Even if Darlene’s death had sent Daddy off on a drunken binge, I couldn’t believe that he would fail to get in touch. I knew that something must have happened to prevent him from contacting us, and I feared the worst.

I spent the morning zigzagging through the streets and alleyways of Chestertown—down High, along Water, up Canon to Cross, back to High and up to Spring—searching for my father’s rental car, checking behind hedges, and peering into ditches. In the parking lot behind the Old Wharf Inn I spotted a dark blue Taurus with Maryland plates parked behind a boat hauled up on carpet-padded jack stands. With my heart banging against my rib cage, I combed the waterfront all the way to the bridge, praying I wouldn’t catch sight of anything floating in the Chester River wearing Daddy’s familiar blue sweater and gray wool pants. But I saw nothing except a wayward crab pot float, and when I returned to the parking lot, a grizzled fellow carrying a paint can was just climbing into the Taurus.
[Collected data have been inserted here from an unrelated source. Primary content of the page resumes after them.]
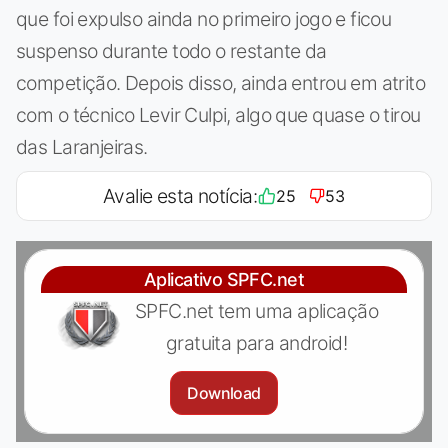
que foi expulso ainda no primeiro jogo e ficou
suspenso durante todo o restante da
competição. Depois disso, ainda entrou em atrito
com o técnico Levir Culpi, algo que quase o tirou
das Laranjeiras.
Avalie esta notícia:
25
53
Aplicativo SPFC.net
SPFC.net tem uma aplicação
gratuita para android!
Download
Around noon, I found myself opposite the police station, an L-shaped brick building with two police cars parked at an angle out front. Hoping that there might be some news, I went inside.

A Coke machine nearly filled the waiting room. On the wall to my left were two armless chairs and a potted plant, flanked on one side by the Maryland state flag and a Lions Club gumball machine and on the other by a water cooler. I stepped up to the window on my right, leaned my arms against the counter, and waited, studying the various notices and framed certificates that hung on the wall.

“Hello?” I ventured at last.

A serious-looking woman, astonishingly pretty in spite of the oversized eyeglasses that threatened to slide off her nose, appeared almost immediately. “Can I help you?”

I asked for Captain Younger and learned that he was out working a case. I wondered if it were
my
case. “Can you tell me if anybody’s located my father, George Alexander?”